**Task statement:** Lines below containing the word "none" should be copied out.

**Records for this exercise:**
------------------------------

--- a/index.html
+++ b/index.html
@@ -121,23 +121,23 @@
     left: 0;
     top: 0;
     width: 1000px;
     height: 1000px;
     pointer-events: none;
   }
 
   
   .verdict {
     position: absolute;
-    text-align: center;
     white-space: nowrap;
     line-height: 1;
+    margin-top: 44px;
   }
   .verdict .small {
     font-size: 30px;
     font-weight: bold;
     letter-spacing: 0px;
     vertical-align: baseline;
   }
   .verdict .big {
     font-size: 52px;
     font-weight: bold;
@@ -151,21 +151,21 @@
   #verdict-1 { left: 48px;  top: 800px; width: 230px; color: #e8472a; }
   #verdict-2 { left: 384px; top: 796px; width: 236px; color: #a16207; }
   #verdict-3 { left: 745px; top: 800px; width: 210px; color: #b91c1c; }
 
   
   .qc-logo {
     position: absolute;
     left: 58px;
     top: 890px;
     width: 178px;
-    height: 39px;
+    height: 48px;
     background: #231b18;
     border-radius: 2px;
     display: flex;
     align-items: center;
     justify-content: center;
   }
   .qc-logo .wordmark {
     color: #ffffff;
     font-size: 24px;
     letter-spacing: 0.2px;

------------------------------

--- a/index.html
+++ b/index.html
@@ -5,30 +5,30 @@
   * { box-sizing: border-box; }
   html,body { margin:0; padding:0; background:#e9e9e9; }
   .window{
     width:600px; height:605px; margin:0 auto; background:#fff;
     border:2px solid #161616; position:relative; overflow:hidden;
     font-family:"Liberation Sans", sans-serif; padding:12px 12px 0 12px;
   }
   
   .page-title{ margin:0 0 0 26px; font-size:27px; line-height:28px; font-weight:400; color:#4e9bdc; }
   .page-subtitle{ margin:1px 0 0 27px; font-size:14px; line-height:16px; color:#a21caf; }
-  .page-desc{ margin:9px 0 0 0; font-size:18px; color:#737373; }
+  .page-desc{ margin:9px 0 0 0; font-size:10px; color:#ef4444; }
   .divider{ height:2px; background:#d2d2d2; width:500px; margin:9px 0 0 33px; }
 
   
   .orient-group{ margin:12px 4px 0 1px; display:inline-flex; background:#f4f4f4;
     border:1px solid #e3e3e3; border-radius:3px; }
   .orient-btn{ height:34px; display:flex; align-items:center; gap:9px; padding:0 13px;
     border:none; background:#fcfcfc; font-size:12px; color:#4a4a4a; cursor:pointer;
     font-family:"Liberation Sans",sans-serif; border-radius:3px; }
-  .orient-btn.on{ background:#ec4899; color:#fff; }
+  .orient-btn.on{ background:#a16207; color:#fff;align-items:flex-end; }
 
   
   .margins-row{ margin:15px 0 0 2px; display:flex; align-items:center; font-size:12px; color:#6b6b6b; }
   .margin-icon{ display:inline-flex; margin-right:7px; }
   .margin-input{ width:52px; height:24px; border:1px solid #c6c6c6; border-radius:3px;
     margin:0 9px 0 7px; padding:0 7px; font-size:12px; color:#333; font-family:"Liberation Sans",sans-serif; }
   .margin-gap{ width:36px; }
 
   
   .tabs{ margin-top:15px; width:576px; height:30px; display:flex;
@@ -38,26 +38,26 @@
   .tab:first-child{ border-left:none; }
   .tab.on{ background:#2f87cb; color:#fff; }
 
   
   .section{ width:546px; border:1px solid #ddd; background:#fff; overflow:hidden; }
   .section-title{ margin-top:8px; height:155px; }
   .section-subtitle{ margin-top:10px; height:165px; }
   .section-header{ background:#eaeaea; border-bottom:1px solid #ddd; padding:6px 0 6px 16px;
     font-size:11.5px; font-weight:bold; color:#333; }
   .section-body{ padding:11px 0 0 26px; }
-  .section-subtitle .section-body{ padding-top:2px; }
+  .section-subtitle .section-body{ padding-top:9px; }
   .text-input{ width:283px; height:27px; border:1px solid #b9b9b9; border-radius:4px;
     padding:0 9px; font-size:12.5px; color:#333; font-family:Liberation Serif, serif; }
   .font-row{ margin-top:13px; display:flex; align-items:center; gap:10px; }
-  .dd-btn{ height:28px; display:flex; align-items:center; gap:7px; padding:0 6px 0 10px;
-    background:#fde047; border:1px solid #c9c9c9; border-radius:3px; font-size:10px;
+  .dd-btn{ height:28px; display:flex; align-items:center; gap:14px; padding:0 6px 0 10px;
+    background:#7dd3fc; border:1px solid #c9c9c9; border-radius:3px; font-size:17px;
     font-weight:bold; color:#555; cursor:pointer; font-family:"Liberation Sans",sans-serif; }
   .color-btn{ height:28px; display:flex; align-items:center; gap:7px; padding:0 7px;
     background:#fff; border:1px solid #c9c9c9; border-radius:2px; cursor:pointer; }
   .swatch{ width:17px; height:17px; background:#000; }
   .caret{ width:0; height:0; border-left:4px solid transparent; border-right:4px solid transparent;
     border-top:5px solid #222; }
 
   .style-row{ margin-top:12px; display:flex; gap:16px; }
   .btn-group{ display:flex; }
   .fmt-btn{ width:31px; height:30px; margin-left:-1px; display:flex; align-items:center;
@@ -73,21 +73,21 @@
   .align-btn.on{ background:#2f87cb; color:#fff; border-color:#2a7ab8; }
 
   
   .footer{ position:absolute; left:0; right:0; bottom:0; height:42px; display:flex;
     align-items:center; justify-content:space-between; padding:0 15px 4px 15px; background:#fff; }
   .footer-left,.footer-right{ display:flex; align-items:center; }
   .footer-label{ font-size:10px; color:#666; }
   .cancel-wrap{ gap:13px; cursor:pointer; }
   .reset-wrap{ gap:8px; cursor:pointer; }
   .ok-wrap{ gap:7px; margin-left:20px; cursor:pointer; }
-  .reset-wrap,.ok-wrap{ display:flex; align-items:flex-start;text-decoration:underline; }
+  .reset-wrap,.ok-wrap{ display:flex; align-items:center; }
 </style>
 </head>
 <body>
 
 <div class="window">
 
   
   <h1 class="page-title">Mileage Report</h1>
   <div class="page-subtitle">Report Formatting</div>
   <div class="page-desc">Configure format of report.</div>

------------------------------

**Result below:**
     pointer-events: none;
     border:none; background:#fcfcfc; font-size:12px; color:#4a4a4a; cursor:pointer;
   .tab:first-child{ border-left:none; }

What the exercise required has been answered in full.